MELISSA BLOCK, HOST:
NPR's Ofeibea Quist-Arcton is in Freetown, Sierra Leone's capital. And Ofeibea, first talk about these new measures being taken to try to halt the spread of the virus, the troops that are now in the streets.
OFEIBEA QUIST-ARCTON, BYLINE: And they came in overnight so they've a bit of a surprise. What's happened is now troops and the police have blockaded the east of the country, and that's the epicenter of the Ebola outbreak here in Sierra Leone. So Kailahun and Kenema are effectively sealed off, and what the government is saying is that they've got to stop people from moving around. So people are effectively cut off, but the military do say they will allow food, medicines, essential services and of course those who are there to help - health workers, and others - aid workers into these zones that are now blockaded
BLOCK: And I believe Ofeibea it's a similar situation in Liberia where the president has declared a state of emergency. Combat troops are out blockading roads, trying to keep people from getting to the Liberian capital and spreading the disease.

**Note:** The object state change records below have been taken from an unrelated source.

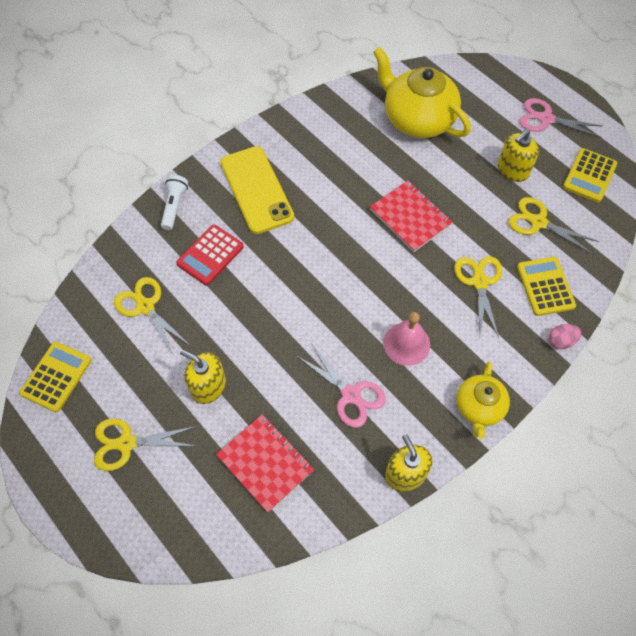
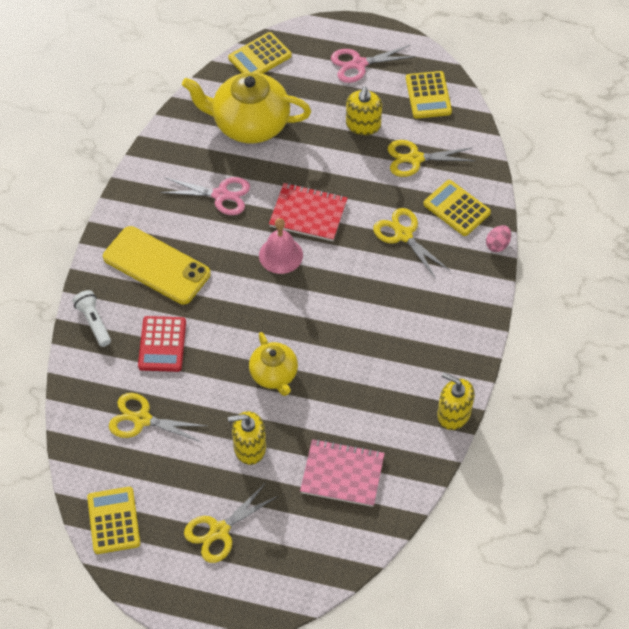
camera: 35 degrees left, 5 degrees down
(265, 463) = (342, 474): red notebook -> pink notebook
(351, 395) = (369, 383): pink scissors -> pink scissors (221, 195)
(406, 343) = (382, 317): pink bell -> pink bell (280, 255)
(466, 72) = (260, 57): none -> yellow calculator
(479, 407) = (472, 332): yellow teapot -> yellow teapot (274, 374)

QUIST-ARCTON: Indeed, so Monrovia is to be protected. Some people are saying whilst the western areas where again, again most of the Ebola - the epicenter of Liberia's Ebola crisis is happening - has been sealed off. But the military in both countries is saying this is the only way to go. Perhaps we have been a little bit laxed. We have been giving out education and awareness campaigns, telling people to stay where they are but people have been traveling up and down. This is the only way to restrict movements and they hope, to restrict the spread of Ebola in these two countries.
BLOCK: And how are people responding to these measures?

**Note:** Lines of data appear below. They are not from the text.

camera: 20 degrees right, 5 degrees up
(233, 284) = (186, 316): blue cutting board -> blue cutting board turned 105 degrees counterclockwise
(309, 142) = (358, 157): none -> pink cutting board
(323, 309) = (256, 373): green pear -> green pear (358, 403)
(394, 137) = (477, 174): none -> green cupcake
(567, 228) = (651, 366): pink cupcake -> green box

QUIST-ARCTON: Well, here in Sierra Leone for example, the National Health Workers Association president Joseph Tamba is saying you know, the state of emergency is necessary - everybody understands that now - but that people should've be given advance notice so that they could buy food, so that they could buy what they need. But the military here is saying look, we are going to allow all health workers, all aid workers to come and go, and we're going to allow services, food, medicines to be delivered, so don't worry. But it's a sort of thing that can panic people. And I suppose if you were just on a trip to Kenema or Kailahun suddenly you might be stuck there. How are you going to get back to your family wherever in the country? Same with Liberia. So people are nervous - they really are nervous about all to do with Ebola but I think everybody understands that because of the numbers, they have got to find a way to stop the spread.

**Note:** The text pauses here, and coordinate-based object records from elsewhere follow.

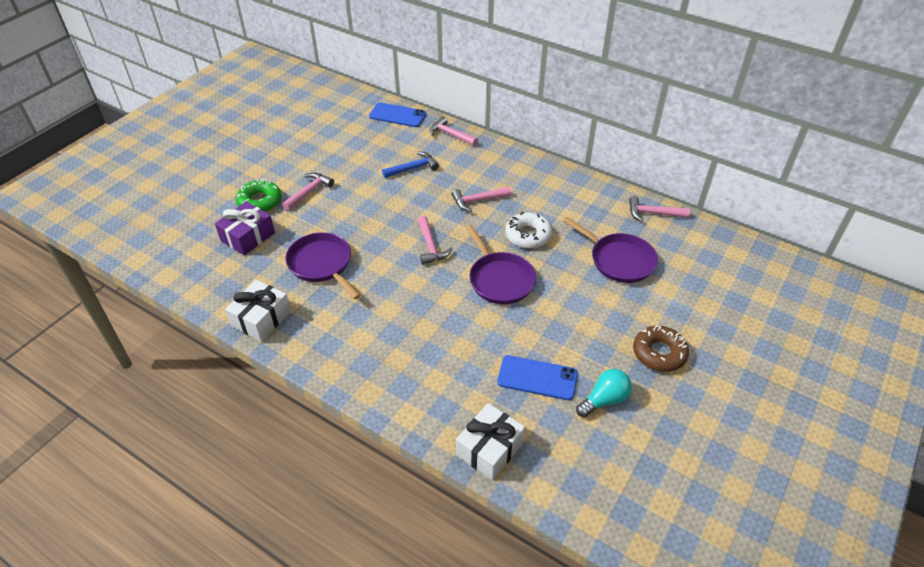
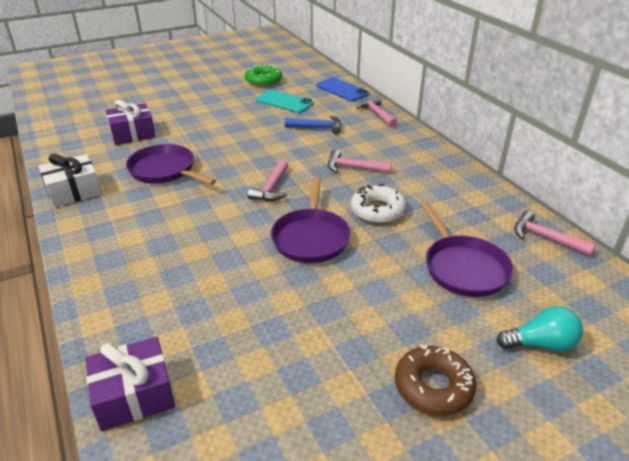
camera: 30 degrees right, 10 degrees down
(260, 201) = (169, 115): green donut -> green donut (263, 81)
(309, 192) = (213, 119): pink hammer -> none
(322, 264) = (165, 170): purple pan -> purple pan turned 45 degrees counterclockwise
(357, 148) = (284, 102): none -> turquoise phone
(489, 449) = (134, 395): white gift -> purple gift
(537, 378) = (258, 346): blue phone -> none
(604, 400) = (314, 408): turquoise light bulb -> turquoise light bulb (540, 344)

BLOCK: Ofeibea there's also this development that there are now Ebola cases documented in Nigeria - it's Africa's most populous country - two deaths reported - at least half a dozen Ebola cases - that has to of huge concern.
QUIST-ARCTON: You know, Nigera - anywhere between 170 and 200 million people and the first person to die was in Lagos, the economic hug and the commercial capital. He came - a Liberian-American traveled from Liberia via Togo and Ghana to Lagos and died there. 21 million people in Lagos, and a nurse who was part of his medical care has also died. So there is you know, a red alert in Nigeria at the moment. And the health minister is saying he has been in touch with the Centers for Disease Control about looking into experimental drugs that have been used for the two Americans who tested positive for Ebola in Liberia and were medically evacuated home to the U.S. - is there any way that that can help other health workers in Africa who get sick, and of course other patients who suffer from Ebola? It's a huge debate now that starting on social media and elsewhere.
BLOCK: That's NPR's Ofeibea Quist-Arcton. She's in Freetown, Sierra Leone. Ofeibea, thank you.